RESEARCH
Racial Representation and Partisan Dynamics in the U.S. State Legislatures from 1995 to 2000
TODD ZHOU, Harvard College '27
DOI:
THURJ Volume 16 | Issue 1
Abstract
This study reexamines the foundational claim that demographic composition, particularly racial makeup, shapes legislative behavior in the United States. Drawing on a novel dataset that I helped digitize from a government census almanac book, which includes 2,630 state legislators across 18 racially salient states from 1995 to 2000, I test whether the percentage of African American residents in a legislative district predicts the roll-call ideology of its representative. These findings challenge conventional wisdom.

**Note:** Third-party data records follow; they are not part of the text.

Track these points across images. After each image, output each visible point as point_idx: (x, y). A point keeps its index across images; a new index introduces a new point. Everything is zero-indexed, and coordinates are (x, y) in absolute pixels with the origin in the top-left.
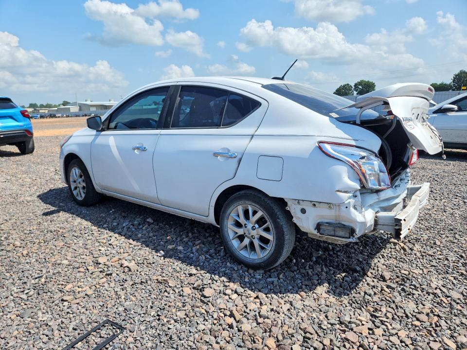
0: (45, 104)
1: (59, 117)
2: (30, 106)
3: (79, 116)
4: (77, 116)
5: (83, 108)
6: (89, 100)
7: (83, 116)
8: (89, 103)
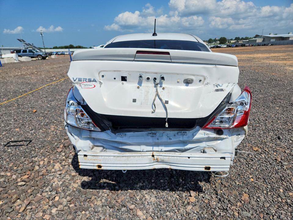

While bivariate models suggest a strong negative relationship, with Blacker districts electing more liberal lawmakers, this association collapses under minimal statistical conditioning. Once party affiliation, state context, and district socioeconomic characteristics are held constant, racial composition has no substantively or statistically signifcant effect on roll-call ideology. This null result holds across model specifications, racial thresholds, partisan subgroups, and robustness checks. The one exception, majority-Black Democratic districts, reflects ideological selection rather than policy responsiveness. These results force a reconsideration of both descriptive representation and democratic accountability. In contemporary state legislatures, race determines who wins office but not how they vote. Party discipline, rather than constituency demographics, governs roll-call behavior. Representation has shifted from a delegate model of voter-legislator alignment to a partisan model of ideological conformity. By tracing the structural erasure of demographic influence, this paper offers a revised account of political representation in an emerging era of nationalized partisanship and cautions against equating electoral diversity with substantive policy inclusion.